Alega-se que o aumento de 40% foi abusivo. Não, não foi. O plano Sócio-Furacão, quando lançado, foi evidentemente promocional, comprovado pelo fato de que todas as cadeiras se esgotaram rapidamente, impedindo que muitos interessados pudessem adquiri-lo. Há muito poucos ingressos para os interessados que não são sócios, devido exatamente ao número de pessoas que preferem ter uma cadeira permanente.
A única possível objeção seria ao momento em que foi feito. Talvez, politicamente, o Atlético devesse ter programado melhor a época do reajuste provavelmente mais cedo, devido aos déficits que o clube já enfrenta há tempos. Mas isso mostra que os dirigentes são corajosos, porque não esperaram demais, talvez por um clima psicológico efemeramente mais favorável para fazer o que era absolutamente necessário.

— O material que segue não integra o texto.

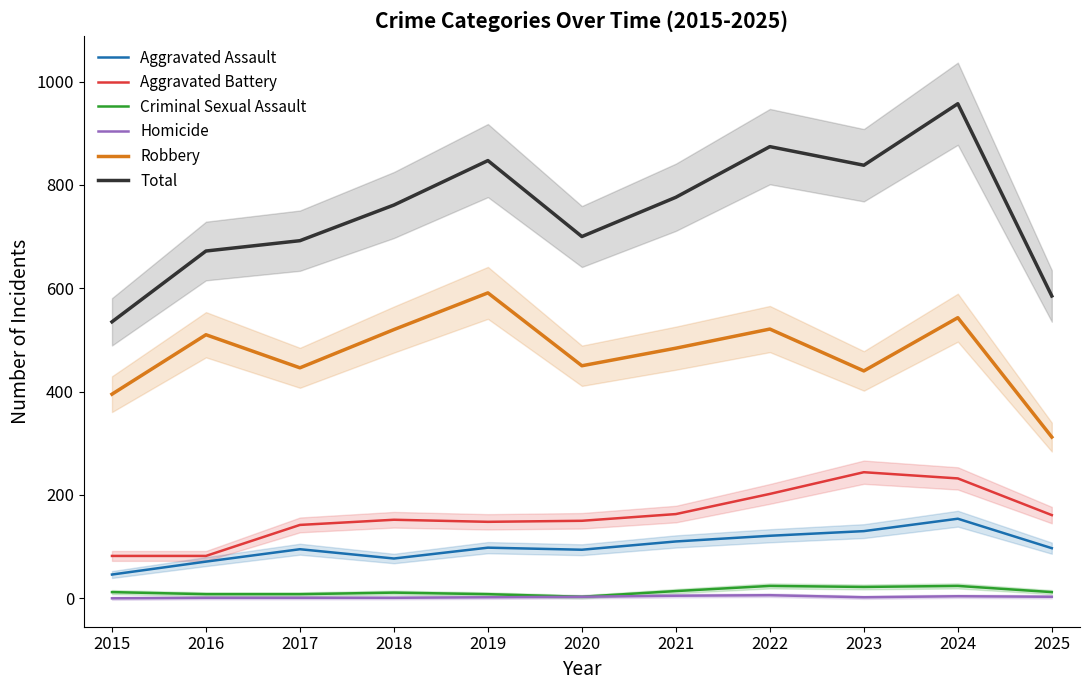

What is the greatest value displayed?

957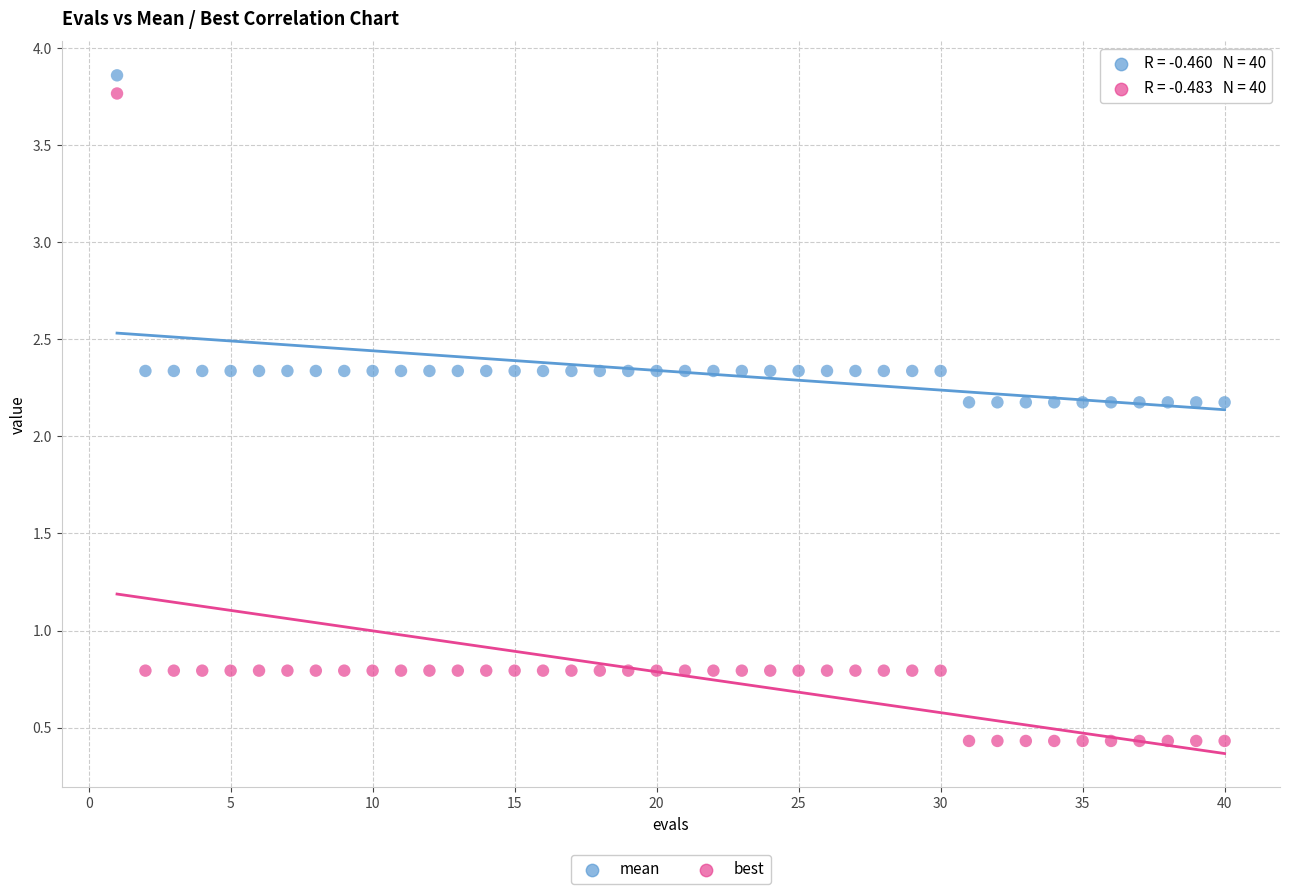

Which series reaches the minimum Y coordinate?

best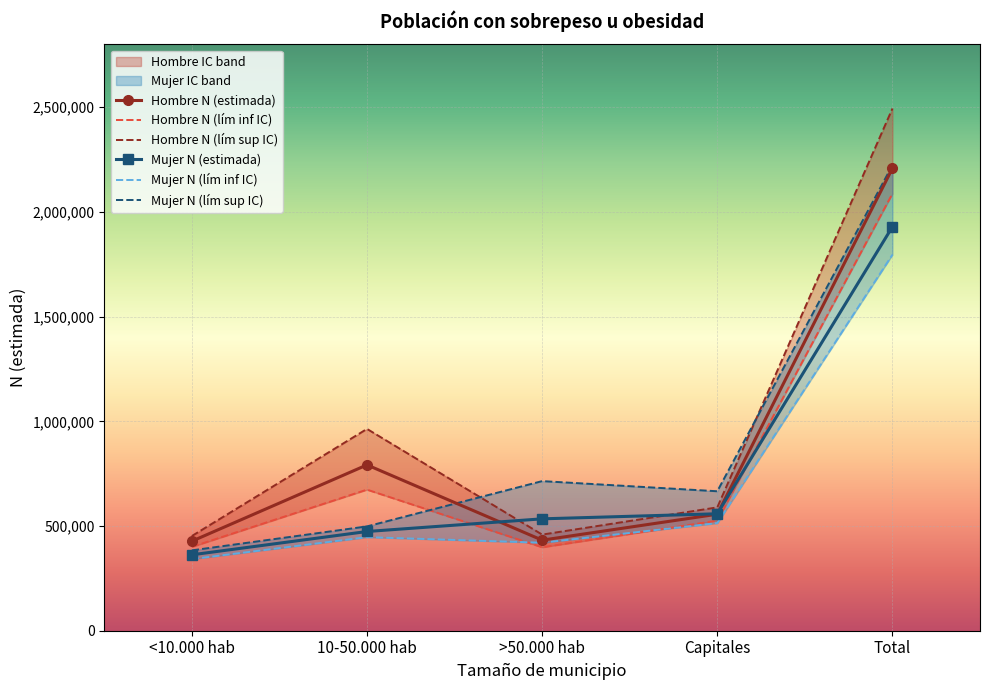

How many lines are shown in the chart?

6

Mas o mais importante de tudo é que não haverá queda de apoio ao rubro-negro, e acredito que nem de público. Se as desistências de alguns infelizmente se consumarem, não poderão continuar torcendo ao vivo regularmente, no estádio. Mas certamente continuarão se alegrando ou sofrendo pelo Furacão em casa, pela TV ou pelo rádio, ou nos bares e outros lugares que oferecem a imagem do jogo. Eventualmente, é claro, voltarão ao próprio estádio, como torcedores comuns. Mas deverão ser gratos de que outros, pessoas que temporariamente estão em melhor situação financeira, poderão contribuir com um valor um pouco maior para que o time tenha mais chances de alcançar os objetivos comuns a todos nós: os títulos e glórias a que todos estamos acostumados. Ser o raro privilegiado, entre a inteira massa atleticana formada por milhões de pessoas, que, além de morar em Curitiba, encontra tempo e dinheiro para acompanhar todos os jogos no estádio, certamente vale o preço.